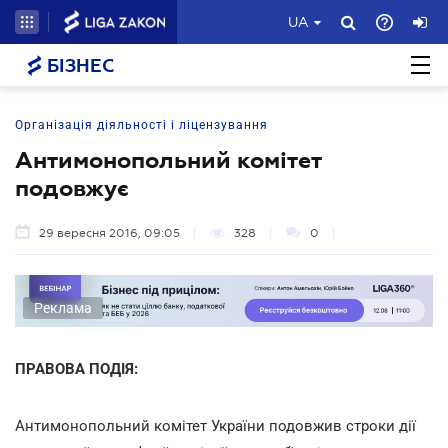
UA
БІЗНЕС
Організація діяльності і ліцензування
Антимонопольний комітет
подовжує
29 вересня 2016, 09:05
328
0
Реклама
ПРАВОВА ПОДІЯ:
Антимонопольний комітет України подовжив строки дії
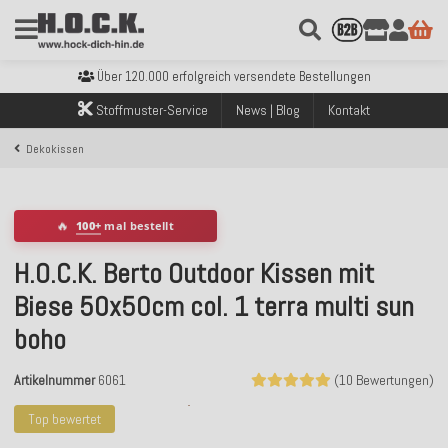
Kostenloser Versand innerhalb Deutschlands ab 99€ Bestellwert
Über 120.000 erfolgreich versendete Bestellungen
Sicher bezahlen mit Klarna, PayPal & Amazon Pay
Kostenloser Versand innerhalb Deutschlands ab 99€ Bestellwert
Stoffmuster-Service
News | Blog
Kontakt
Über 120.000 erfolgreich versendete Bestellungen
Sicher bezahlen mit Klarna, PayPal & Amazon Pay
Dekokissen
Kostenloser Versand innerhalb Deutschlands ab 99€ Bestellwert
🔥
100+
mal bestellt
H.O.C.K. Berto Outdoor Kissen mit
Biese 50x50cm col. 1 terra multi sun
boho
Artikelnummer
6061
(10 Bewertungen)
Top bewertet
++++
» GOAL OF THE EXERCISE
Return the listing unchanged except for the pictures, which should be dropped.

» REPLY
UA
БІЗНЕС
Організація діяльності і ліцензування
Антимонопольний комітет
подовжує
29 вересня 2016, 09:05
328
0
Реклама
ПРАВОВА ПОДІЯ:
Антимонопольний комітет України подовжив строки дії
Kostenloser Versand innerhalb Deutschlands ab 99€ Bestellwert
Über 120.000 erfolgreich versendete Bestellungen
Sicher bezahlen mit Klarna, PayPal & Amazon Pay
Kostenloser Versand innerhalb Deutschlands ab 99€ Bestellwert
Stoffmuster-Service
News | Blog
Kontakt
Über 120.000 erfolgreich versendete Bestellungen
Sicher bezahlen mit Klarna, PayPal & Amazon Pay
Dekokissen
Kostenloser Versand innerhalb Deutschlands ab 99€ Bestellwert
🔥
100+
mal bestellt
H.O.C.K. Berto Outdoor Kissen mit
Biese 50x50cm col. 1 terra multi sun
boho
Artikelnummer
6061
(10 Bewertungen)
Top bewertet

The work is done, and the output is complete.